Господи, кажется, я уже влюбился в нее без памяти (на меня словно снизошла некая космическая сила любви и самоотречения), главное — не противиться этому чувству, вдалбливал я себе. Утром, когда мы встали, Марианна предложила пригласить Гленна на нашу солнцеворотную вечеринку. По моим рассказам она поняла, что тот очень славный. Я высказал предположение, что Гленн немного староват для нашей компании, но потом мы выяснили, что не староват. Собственно говоря, что такое староват? — сказала она.
А что мы будем пить? — спросила Марианна. Я не понял, что она имеет в виду вечеринку, и потому ответил, что мне ничего не надо. Спасибо, но мне не хочется пить. Однако немного погодя я сообразил, о чем идет речь, и сказал, что, на мой взгляд, подойдет какой-нибудь легкий напиток и красное вино. А глинтвейна не надо, сказала Марианна. Почему не надо? — удивился я. Оказывается, она не утверждала, а спрашивала, не против ли я глинтвейна. Конечно не против, сказал я и объяснил, что не понял ее, потому что она произнесла конец фразы без интонационного подъема, что для норвежского языка (да и вообще для любого другого) было бы естественно в вопросительном предложении. Но зато прибавил (к своей чести), что в таких недоразумениях есть свое очарование и потому наверняка они еще больше сблизят нас.
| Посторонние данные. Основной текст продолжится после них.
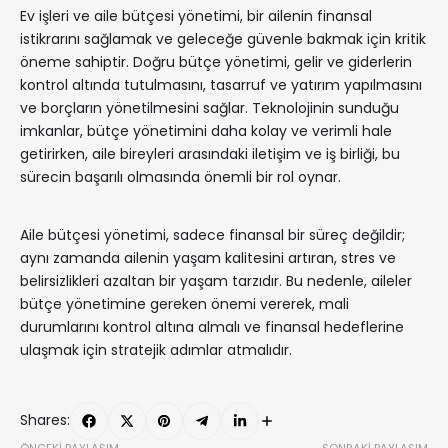
Ev işleri ve aile bütçesi yönetimi, bir ailenin finansal
istikrarını sağlamak ve geleceğe güvenle bakmak için kritik
öneme sahiptir. Doğru bütçe yönetimi, gelir ve giderlerin
kontrol altında tutulmasını, tasarruf ve yatırım yapılmasını
ve borçların yönetilmesini sağlar. Teknolojinin sunduğu
imkanlar, bütçe yönetimini daha kolay ve verimli hale
getirirken, aile bireyleri arasındaki iletişim ve iş birliği, bu
sürecin başarılı olmasında önemli bir rol oynar.
Aile bütçesi yönetimi, sadece finansal bir süreç değildir;
aynı zamanda ailenin yaşam kalitesini artıran, stres ve
belirsizlikleri azaltan bir yaşam tarzıdır. Bu nedenle, aileler
bütçe yönetimine gereken önemi vererek, mali
durumlarını kontrol altına almalı ve finansal hedeflerine
ulaşmak için stratejik adımlar atmalıdır.
Shares:
ÖNCEKI PAYLAŞIM
SONRAKI PAYLAŞIM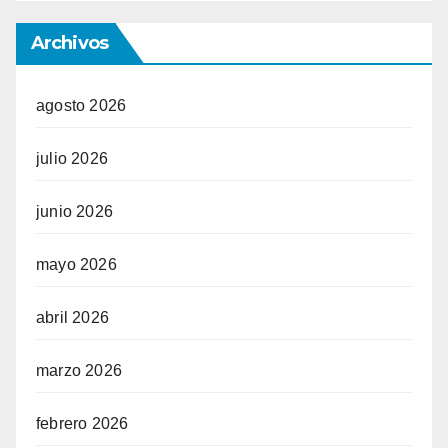
Archivos
agosto 2026
julio 2026
junio 2026
mayo 2026
abril 2026
marzo 2026
febrero 2026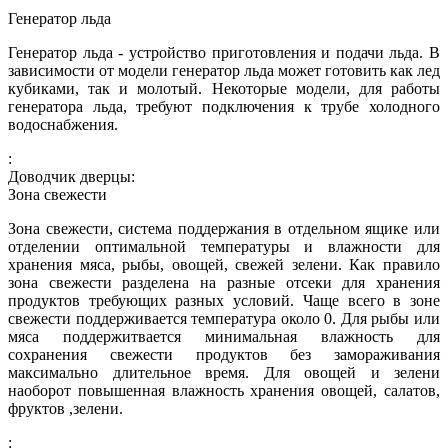
Генератор льда
Генератор льда - устройство приготовления и подачи льда. В
зависимости от модели генератор льда может готовить как лед
кубиками, так и молотый. Некоторые модели, для работы
генератора льда, требуют подключения к трубе холодного
водоснабжения.
:
Доводчик дверцы:
Зона свежести
Зона свежести, система поддержания в отдельном ящике или
отделении оптимальной температуры и влажности для
хранения мяса, рыбы, овощей, свежей зелени. Как правило
зона свежести разделена на разные отсеки для хранения
продуктов требующих разных условий. Чаще всего в зоне
свежести поддерживается температура около 0. Для рыбы или
мяса поддержитвается минимальная влажность для
сохранения свежести продуктов без замораживания
максимально длительное время. Для овощей и зелени
наоборот повышенная влажность хранения овощей, салатов,
фруктов ,зелени.
: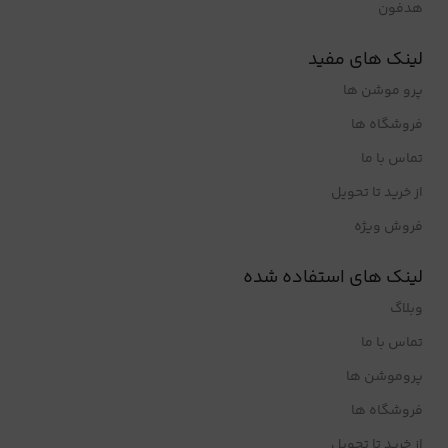
هدفون
لینک های مفید
پرو موشن ها
فروشگاه ها
تماس با ما
از خرید تا تحویل
فروش ویژه
لینک های استفاده شده
وبلاگ
تماس با ما
پروموشن ها
فروشگاه ها
از خرید تا تحویل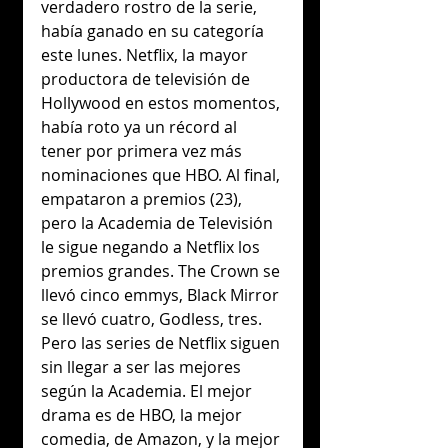
verdadero rostro de la serie, 
había ganado en su categoría 
este lunes. Netflix, la mayor 
productora de televisión de 
Hollywood en estos momentos, 
había roto ya un récord al 
tener por primera vez más 
nominaciones que HBO. Al final, 
empataron a premios (23), 
pero la Academia de Televisión 
le sigue negando a Netflix los 
premios grandes. The Crown se 
llevó cinco emmys, Black Mirror 
se llevó cuatro, Godless, tres. 
Pero las series de Netflix siguen 
sin llegar a ser las mejores 
según la Academia. El mejor 
drama es de HBO, la mejor 
comedia, de Amazon, y la mejor 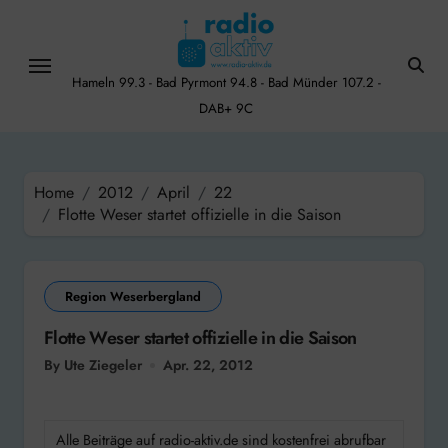
Skip
to
content
Hameln 99.3 - Bad Pyrmont 94.8 - Bad Münder 107.2 -
DAB+ 9C
Home
2012
April
22
Flotte Weser startet offizielle in die Saison
Region Weserbergland
Flotte Weser startet offizielle in die Saison
By Ute Ziegeler
Apr. 22, 2012
Alle Beiträge auf radio-aktiv.de sind kostenfrei abrufbar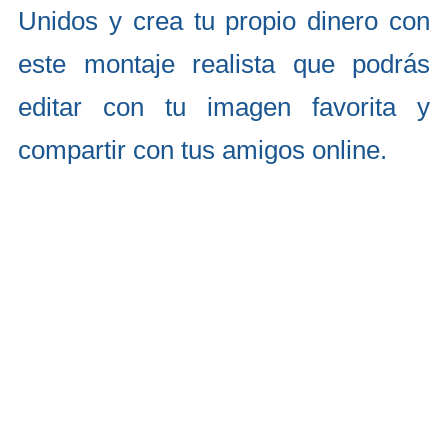
Unidos y crea tu propio dinero con
este montaje realista que podrás
editar con tu imagen favorita y
compartir con tus amigos online.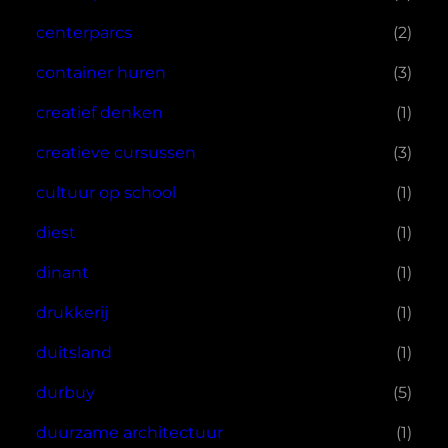
centerparcs
(2)
container huren
(3)
creatief denken
(1)
creatieve cursussen
(3)
cultuur op school
(1)
diest
(1)
dinant
(1)
drukkerij
(1)
duitsland
(1)
durbuy
(5)
duurzame architectuur
(1)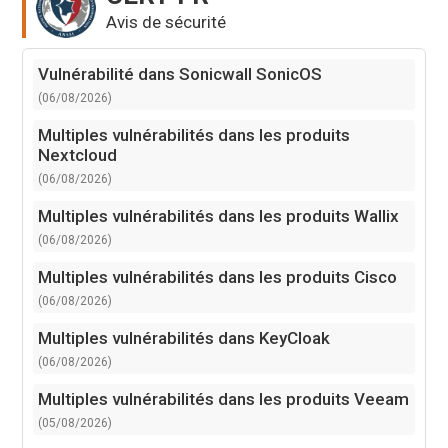
Avis de sécurité
Vulnérabilité dans Sonicwall SonicOS
(06/08/2026)
Multiples vulnérabilités dans les produits
Nextcloud
(06/08/2026)
Multiples vulnérabilités dans les produits Wallix
(06/08/2026)
Multiples vulnérabilités dans les produits Cisco
(06/08/2026)
Multiples vulnérabilités dans KeyCloak
(06/08/2026)
Multiples vulnérabilités dans les produits Veeam
(05/08/2026)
Я начал разучивать на гитаре «Оккена Бума». Гленн по телефону предложил спеть вдвоем эту песню на вечеринке. Прекрасная мысль. Наконец я разучил ее настолько, что она уже годилась для домашнего употребления. Несколько раз я исполнил ее перед Марианной, и она одобрительно кивнула. Снова позвонил телефон, и Гленн спросил, не слишком ли мы замахнулись. Ты так думаешь? — удивился я. Оказалось, у него появились сомнения. Не бойся, народу будет совсем мало, утешил я его. Да, но тем не менее. Он считал, что я слишком легкомысленно смотрю на дело. Не надо думать, что это так себе, пустяки. Я постарался успокоить его, и в конце концов мы сошлись на том, что все куплеты я буду петь один (куплеты — это самое трудное, сказал он), а он будет подхватывать, когда я дойду до слов: «И он играет на ковше, на ковше, на ковше».
Значит, договорились, сказал Гленн.
Через десять минут он снова позвонил, чтобы спросить, можно ли ему прийти на вечеринку с женой. Я сказал, что не знал, что он женат. Он так и понял, сказал он. Так удобно ли будет прийти вместе или нет? Разумеется удобно, и я сказал, что мы будем только рады.
Я решил принарядиться по случаю праздника и надел белую рубашку. Мы накрыли стол на восемь персон и решили, что обойдемся без именных карточек. Пусть каждый сядет там, где захочет, решили мы. Марианна радовалась в ожидании гостей.